◆ Task statement ◆
Print nothing except the lines of the listing below from the line with "Bolivariano por el" to the line with "sesuai dengan ketentuan", each exactly as written, both ends included.

**********

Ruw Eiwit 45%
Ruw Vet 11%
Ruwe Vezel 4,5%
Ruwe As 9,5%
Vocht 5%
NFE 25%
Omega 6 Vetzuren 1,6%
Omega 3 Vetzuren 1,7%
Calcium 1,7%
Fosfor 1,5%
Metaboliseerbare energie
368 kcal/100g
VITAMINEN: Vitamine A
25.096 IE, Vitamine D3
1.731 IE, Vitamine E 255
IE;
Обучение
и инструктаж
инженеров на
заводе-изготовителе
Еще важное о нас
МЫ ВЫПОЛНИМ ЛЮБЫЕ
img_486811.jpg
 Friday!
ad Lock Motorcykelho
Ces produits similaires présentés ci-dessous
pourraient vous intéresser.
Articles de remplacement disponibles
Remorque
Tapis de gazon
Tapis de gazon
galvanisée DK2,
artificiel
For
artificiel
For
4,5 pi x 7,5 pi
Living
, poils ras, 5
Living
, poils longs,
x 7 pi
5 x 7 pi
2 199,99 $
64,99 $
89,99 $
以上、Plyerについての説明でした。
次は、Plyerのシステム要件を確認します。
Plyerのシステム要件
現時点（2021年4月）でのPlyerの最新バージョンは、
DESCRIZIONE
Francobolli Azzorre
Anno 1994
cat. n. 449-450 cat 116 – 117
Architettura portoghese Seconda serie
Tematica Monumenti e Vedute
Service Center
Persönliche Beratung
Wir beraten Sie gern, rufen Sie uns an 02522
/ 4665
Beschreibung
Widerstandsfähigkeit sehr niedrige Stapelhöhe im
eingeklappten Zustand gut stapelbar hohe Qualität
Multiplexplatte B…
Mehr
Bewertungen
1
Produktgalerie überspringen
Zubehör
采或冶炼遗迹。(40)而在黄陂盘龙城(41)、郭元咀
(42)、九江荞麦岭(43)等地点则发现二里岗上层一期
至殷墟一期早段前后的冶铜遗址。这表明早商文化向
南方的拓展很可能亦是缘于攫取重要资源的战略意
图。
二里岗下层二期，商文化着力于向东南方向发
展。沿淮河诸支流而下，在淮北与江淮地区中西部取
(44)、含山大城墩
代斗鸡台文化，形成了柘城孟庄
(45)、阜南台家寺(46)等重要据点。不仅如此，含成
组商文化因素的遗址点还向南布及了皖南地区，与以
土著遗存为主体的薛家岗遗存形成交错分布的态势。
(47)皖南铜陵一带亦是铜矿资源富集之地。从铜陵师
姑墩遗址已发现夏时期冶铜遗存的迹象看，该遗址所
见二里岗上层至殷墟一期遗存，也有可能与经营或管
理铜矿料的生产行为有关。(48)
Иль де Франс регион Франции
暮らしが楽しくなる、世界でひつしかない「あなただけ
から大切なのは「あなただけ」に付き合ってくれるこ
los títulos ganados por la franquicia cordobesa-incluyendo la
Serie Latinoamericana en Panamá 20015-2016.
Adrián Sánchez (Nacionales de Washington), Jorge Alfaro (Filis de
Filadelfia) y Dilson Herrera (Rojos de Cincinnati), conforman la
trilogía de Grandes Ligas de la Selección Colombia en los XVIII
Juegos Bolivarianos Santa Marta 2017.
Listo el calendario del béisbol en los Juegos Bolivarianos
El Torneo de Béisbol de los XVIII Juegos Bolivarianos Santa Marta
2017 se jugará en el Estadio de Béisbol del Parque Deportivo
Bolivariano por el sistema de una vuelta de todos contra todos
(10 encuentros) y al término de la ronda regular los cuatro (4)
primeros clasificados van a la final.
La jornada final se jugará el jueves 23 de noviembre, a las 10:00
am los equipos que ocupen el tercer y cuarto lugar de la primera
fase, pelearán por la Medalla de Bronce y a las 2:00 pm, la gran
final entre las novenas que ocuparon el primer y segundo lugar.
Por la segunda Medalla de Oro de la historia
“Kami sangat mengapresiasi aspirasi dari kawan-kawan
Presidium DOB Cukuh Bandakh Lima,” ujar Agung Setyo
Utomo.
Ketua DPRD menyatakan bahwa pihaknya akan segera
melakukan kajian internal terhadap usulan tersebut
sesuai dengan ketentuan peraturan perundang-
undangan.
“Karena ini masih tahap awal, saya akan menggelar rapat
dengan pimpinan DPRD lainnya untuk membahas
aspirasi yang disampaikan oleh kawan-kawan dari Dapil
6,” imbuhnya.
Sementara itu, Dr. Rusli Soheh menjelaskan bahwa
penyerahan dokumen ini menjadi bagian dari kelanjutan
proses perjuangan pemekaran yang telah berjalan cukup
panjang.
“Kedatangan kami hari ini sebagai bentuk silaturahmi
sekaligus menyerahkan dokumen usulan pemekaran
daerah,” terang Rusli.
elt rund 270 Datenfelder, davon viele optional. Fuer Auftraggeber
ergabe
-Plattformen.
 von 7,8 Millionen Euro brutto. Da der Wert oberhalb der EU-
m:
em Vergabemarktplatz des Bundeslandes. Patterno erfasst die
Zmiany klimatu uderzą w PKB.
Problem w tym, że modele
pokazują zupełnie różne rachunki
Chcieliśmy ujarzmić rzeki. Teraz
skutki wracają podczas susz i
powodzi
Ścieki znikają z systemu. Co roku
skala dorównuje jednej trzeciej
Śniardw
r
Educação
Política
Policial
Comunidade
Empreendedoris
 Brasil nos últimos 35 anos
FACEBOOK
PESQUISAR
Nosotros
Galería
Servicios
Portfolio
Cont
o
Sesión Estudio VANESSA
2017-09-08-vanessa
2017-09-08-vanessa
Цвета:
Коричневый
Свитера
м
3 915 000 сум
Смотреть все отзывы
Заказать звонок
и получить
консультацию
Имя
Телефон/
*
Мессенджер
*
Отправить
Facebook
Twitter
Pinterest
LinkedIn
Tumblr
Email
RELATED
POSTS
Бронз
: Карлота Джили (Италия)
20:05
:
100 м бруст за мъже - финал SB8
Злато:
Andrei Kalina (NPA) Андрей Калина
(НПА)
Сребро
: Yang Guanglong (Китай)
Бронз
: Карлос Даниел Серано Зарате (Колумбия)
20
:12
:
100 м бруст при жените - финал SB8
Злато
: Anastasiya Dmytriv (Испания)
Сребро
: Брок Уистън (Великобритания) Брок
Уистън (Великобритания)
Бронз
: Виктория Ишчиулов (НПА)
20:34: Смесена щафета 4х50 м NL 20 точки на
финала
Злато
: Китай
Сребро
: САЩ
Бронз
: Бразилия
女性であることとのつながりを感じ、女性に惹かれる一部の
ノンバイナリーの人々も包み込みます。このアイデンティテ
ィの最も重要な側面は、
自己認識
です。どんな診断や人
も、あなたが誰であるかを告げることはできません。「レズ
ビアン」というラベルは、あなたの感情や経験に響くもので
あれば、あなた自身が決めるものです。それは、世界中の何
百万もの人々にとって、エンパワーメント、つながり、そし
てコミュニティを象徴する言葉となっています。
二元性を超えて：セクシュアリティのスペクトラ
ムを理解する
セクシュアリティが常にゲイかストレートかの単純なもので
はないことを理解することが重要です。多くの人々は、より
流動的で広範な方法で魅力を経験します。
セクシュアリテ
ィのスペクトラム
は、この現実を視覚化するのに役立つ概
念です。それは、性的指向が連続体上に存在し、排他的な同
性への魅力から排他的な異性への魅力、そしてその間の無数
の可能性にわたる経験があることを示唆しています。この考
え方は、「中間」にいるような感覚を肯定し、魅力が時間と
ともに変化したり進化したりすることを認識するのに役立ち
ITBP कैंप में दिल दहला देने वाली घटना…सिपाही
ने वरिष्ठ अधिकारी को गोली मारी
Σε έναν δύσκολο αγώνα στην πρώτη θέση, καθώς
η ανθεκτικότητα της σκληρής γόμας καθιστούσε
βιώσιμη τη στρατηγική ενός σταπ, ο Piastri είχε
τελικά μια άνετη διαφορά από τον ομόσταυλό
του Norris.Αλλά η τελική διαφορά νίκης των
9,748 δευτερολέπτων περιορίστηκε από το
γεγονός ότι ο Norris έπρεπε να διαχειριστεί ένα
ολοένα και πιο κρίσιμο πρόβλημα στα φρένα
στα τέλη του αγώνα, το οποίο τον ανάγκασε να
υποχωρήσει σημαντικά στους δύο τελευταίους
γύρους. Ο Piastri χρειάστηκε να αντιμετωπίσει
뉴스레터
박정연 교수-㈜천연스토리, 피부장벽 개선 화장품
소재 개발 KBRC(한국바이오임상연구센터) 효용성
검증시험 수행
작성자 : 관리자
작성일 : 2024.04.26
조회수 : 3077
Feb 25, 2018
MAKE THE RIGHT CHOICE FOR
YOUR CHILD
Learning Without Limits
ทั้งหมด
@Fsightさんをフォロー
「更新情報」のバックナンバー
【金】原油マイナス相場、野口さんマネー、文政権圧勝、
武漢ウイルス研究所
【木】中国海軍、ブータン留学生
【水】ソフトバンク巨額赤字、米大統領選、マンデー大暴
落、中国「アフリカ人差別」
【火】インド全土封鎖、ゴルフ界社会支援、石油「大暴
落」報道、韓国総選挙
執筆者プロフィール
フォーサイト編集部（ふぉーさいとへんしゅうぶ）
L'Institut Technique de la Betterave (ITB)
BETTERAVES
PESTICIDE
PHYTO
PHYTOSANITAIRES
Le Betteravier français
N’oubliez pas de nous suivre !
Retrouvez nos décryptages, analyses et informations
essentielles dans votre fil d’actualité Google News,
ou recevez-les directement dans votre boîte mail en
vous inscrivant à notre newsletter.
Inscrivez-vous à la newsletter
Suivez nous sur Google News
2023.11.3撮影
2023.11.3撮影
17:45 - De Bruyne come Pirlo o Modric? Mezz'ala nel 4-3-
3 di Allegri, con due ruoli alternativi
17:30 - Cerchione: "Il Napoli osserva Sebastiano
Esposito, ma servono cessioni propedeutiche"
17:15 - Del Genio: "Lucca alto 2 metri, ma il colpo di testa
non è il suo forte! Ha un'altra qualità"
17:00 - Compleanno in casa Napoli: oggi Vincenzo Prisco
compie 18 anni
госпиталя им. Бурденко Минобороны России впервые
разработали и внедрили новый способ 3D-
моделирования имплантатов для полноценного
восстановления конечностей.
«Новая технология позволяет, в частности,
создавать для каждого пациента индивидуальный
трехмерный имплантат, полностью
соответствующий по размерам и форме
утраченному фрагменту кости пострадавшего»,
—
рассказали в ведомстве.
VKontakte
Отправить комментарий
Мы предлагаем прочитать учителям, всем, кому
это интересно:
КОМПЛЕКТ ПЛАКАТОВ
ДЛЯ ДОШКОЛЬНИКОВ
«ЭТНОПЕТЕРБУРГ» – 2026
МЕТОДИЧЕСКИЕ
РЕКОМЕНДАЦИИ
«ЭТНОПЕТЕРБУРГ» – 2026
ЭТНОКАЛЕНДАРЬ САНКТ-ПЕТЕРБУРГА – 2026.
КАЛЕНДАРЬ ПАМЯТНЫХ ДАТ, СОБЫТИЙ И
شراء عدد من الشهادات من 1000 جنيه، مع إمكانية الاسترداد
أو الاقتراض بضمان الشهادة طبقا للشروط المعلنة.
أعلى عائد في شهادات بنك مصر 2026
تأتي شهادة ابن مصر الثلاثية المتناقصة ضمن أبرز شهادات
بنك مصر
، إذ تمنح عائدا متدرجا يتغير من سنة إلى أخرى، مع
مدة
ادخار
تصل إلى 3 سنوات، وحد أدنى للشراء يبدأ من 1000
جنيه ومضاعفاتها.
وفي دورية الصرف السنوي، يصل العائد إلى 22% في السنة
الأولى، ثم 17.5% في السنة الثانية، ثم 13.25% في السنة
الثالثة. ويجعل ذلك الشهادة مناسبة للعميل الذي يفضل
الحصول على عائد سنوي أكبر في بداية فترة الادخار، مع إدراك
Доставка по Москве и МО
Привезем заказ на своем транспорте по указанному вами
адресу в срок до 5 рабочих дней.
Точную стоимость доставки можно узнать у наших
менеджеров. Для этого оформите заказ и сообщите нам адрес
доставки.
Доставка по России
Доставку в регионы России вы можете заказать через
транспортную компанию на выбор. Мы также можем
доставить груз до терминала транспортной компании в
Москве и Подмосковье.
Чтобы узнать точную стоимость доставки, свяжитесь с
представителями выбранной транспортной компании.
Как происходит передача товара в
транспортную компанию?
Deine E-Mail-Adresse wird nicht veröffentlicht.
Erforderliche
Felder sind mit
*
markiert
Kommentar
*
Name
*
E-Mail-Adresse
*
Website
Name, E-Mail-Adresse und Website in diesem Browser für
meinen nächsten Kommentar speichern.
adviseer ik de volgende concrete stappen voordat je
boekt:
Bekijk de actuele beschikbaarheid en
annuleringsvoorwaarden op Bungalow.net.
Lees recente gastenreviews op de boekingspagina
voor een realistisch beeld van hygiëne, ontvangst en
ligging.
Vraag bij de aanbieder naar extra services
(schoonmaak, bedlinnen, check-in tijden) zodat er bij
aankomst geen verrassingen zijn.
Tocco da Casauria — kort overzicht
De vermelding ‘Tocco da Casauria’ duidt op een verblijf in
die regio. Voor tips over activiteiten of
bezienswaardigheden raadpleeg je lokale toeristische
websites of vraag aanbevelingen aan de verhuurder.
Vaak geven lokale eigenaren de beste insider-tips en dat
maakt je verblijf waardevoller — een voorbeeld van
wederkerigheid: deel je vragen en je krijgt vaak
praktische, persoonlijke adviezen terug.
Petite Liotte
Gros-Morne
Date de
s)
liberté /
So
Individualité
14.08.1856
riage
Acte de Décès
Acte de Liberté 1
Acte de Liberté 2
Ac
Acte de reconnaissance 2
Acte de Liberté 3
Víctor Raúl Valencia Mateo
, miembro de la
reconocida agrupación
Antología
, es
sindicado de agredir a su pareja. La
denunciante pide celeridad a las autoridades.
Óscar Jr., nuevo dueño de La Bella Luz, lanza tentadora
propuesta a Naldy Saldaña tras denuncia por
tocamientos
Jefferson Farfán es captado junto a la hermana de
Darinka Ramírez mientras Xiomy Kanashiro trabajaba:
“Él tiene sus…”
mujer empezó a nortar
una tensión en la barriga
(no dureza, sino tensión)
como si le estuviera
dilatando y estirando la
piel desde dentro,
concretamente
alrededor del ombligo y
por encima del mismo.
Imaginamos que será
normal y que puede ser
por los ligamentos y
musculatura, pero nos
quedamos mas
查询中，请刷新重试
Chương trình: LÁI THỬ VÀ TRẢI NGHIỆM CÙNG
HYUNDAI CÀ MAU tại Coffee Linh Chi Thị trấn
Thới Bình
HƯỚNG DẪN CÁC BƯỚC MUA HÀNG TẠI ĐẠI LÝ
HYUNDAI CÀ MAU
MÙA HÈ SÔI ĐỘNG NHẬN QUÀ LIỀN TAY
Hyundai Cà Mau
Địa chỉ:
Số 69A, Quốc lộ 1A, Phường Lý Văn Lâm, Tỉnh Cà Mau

**********

◆ Solution ◆
Bolivariano por el sistema de una vuelta de todos contra todos
(10 encuentros) y al término de la ronda regular los cuatro (4)
primeros clasificados van a la final.
La jornada final se jugará el jueves 23 de noviembre, a las 10:00
am los equipos que ocupen el tercer y cuarto lugar de la primera
fase, pelearán por la Medalla de Bronce y a las 2:00 pm, la gran
final entre las novenas que ocuparon el primer y segundo lugar.
Por la segunda Medalla de Oro de la historia
“Kami sangat mengapresiasi aspirasi dari kawan-kawan
Presidium DOB Cukuh Bandakh Lima,” ujar Agung Setyo
Utomo.
Ketua DPRD menyatakan bahwa pihaknya akan segera
melakukan kajian internal terhadap usulan tersebut
sesuai dengan ketentuan peraturan perundang-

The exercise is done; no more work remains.